MeltPond
Arctic sea ice and melt ponds in the Chukchi Sea, July 4, 2010. NASA/Kathryn Hansen

Phytoplankton, the tiny organisms that form the bedrock of the marine food web, require photosynthesis to bloom. But the sun doesn’t shine under the ice sheets in the Arctic, so how did a massive bloom occur there in 2011?

New research by scientists from the Harvard John A. Paulson School of Engineering and Applied Sciences (SEAS), and the universities of Oxford and Reading in the United Kingdom, says the answer could lie in the thinning Arctic ice, which would reflect little sunlight, allowing a lot of it to penetrate below it, into the water where the phytoplankton would grow.

Over the past decade, Arctic ice has become thinner due to warming surface and water temperatures, which lets more sunlight to reach the water beneath.
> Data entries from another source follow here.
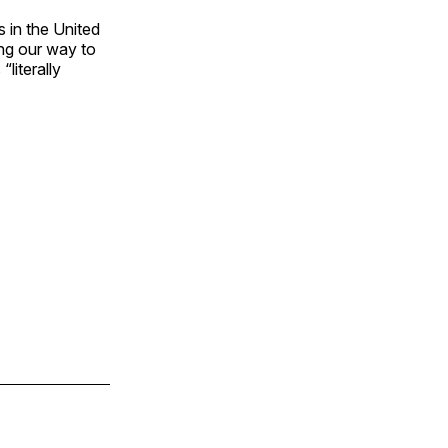
s in the United
ing our way to
“literally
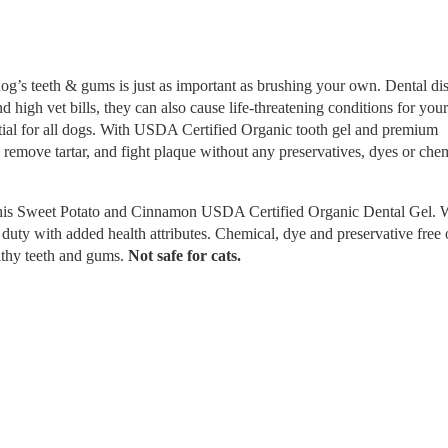
dog’s teeth & gums is just as important as brushing your own. Dental di
d high vet bills, they can also cause life-threatening conditions for you
ntial for all dogs. With USDA Certified Organic tooth gel and premium
 remove tartar, and fight plaque without any preservatives, dyes or chem
f this Sweet Potato and Cinnamon USDA Certified Organic Dental Gel.
 duty with added health attributes. Chemical, dye and preservative free 
althy teeth and gums.
Not safe for cats.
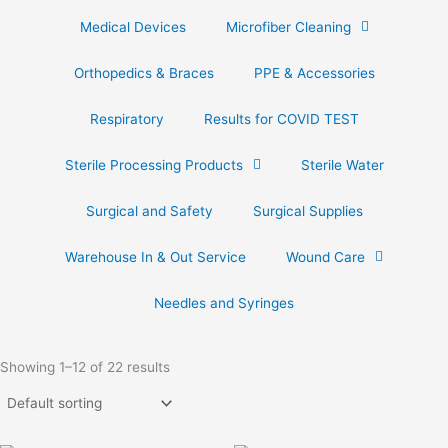
Medical Devices
Microfiber Cleaning
Orthopedics & Braces
PPE & Accessories
Respiratory
Results for COVID TEST
Sterile Processing Products
Sterile Water
Surgical and Safety
Surgical Supplies
Warehouse In & Out Service
Wound Care
Needles and Syringes
Showing 1–12 of 22 results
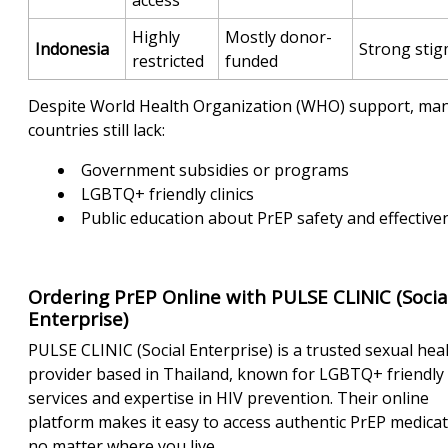
Highly
Mostly donor-
Indonesia
Strong sti
restricted
funded
Despite World Health Organization (WHO) support, ma
countries still lack:
Government subsidies or programs
LGBTQ+ friendly clinics
Public education about PrEP safety and effective
Ordering PrEP Online with PULSE CLINIC (Socia
Enterprise)
PULSE CLINIC (Social Enterprise) is a trusted sexual hea
provider based in Thailand, known for LGBTQ+ friendly
services and expertise in HIV prevention. Their online
platform makes it easy to access authentic PrEP medica
no matter where you live.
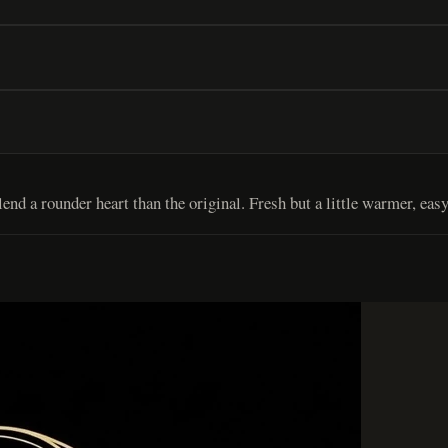
d a rounder heart than the original. Fresh but a little warmer, easy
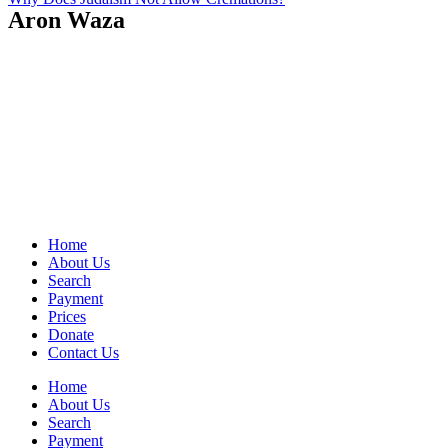
Aron Waza
Home
About Us
Search
Payment
Prices
Donate
Contact Us
Home
About Us
Search
Payment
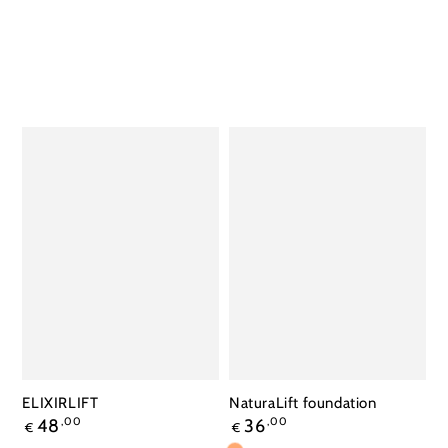
ELIXIRLIFT
NaturaLift foundation
Regular
Regular
48
,00
36
,00
€
€
price
price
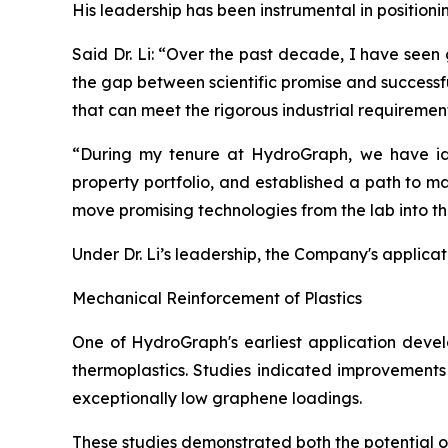
His leadership has been instrumental in position
Said Dr. Li: “Over the past decade, I have seen
the gap between scientific promise and successf
that can meet the rigorous industrial requiremen
“During my tenure at HydroGraph, we have iden
property portfolio, and established a path to m
move promising technologies from the lab into t
Under Dr. Li’s leadership, the Company's applica
Mechanical Reinforcement of Plastics
One of HydroGraph's earliest application devel
thermoplastics. Studies indicated improvements 
exceptionally low graphene loadings.
These studies demonstrated both the potential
Large, dark pools of water — called melt ponds, have also increased in number, further reducing the reflectivity of the ice. The ice that is still frozen continues to get thinner.

Read: Some Arctic Ice Melt May Be Normal

Chris Horvat, first author of the paper and graduate student in applied mathematics at SEAS, said in a statement Wednesday: “Our big question was, how much sunlight gets transmitted through the sea ice, both as a function of thickness, which has been decreasing, and the melt pond percentage, which has been increasing. What we found was that we went from a state where there wasn’t any potential for plankton blooms to massive regions of the Arctic being susceptible to these types of growth.”

MeltPonds
Melt ponds darken the surface of thinning Arctic sea ice, creating conditions friendly to algae blooms under the ice. NASA

While the melt ponds were found to be a definite contributing factor, the biggest culprit was seen to be the thinning ice. Compared to 30 years ago, when only about 3-4 percent of the Arctic sea ice was thin enough to allow for phytoplankton to grow, that number is now up almost 10 times, to 30 percent.

“The meter decline in sea ice thickness in the Arctic in the past 30 years has dramatically changed the ecology in that area. All of a sudden, our entire idea about how this ecosystem works is different. The foundation of the Arctic food web is now growing at a different time and in places that are less accessible to animals that need oxygen,” Horvat added.

The phytoplankton bloom, they attract fish, which in turn attract large predators and provide food for communities in the Arctic. The increasingly frequent and extensive phytoplankton blooms could potentially disrupt the Arctic food chain, and “the researchers hope their model will be helpful for planning future expeditions to observe these blooms and measuring the impact this shift will have on ecosystems.”

Titled “The frequency and extent of sub-ice phytoplankton blooms in the Arctic Ocean,” the open-access study appeared in the journal Science Advances.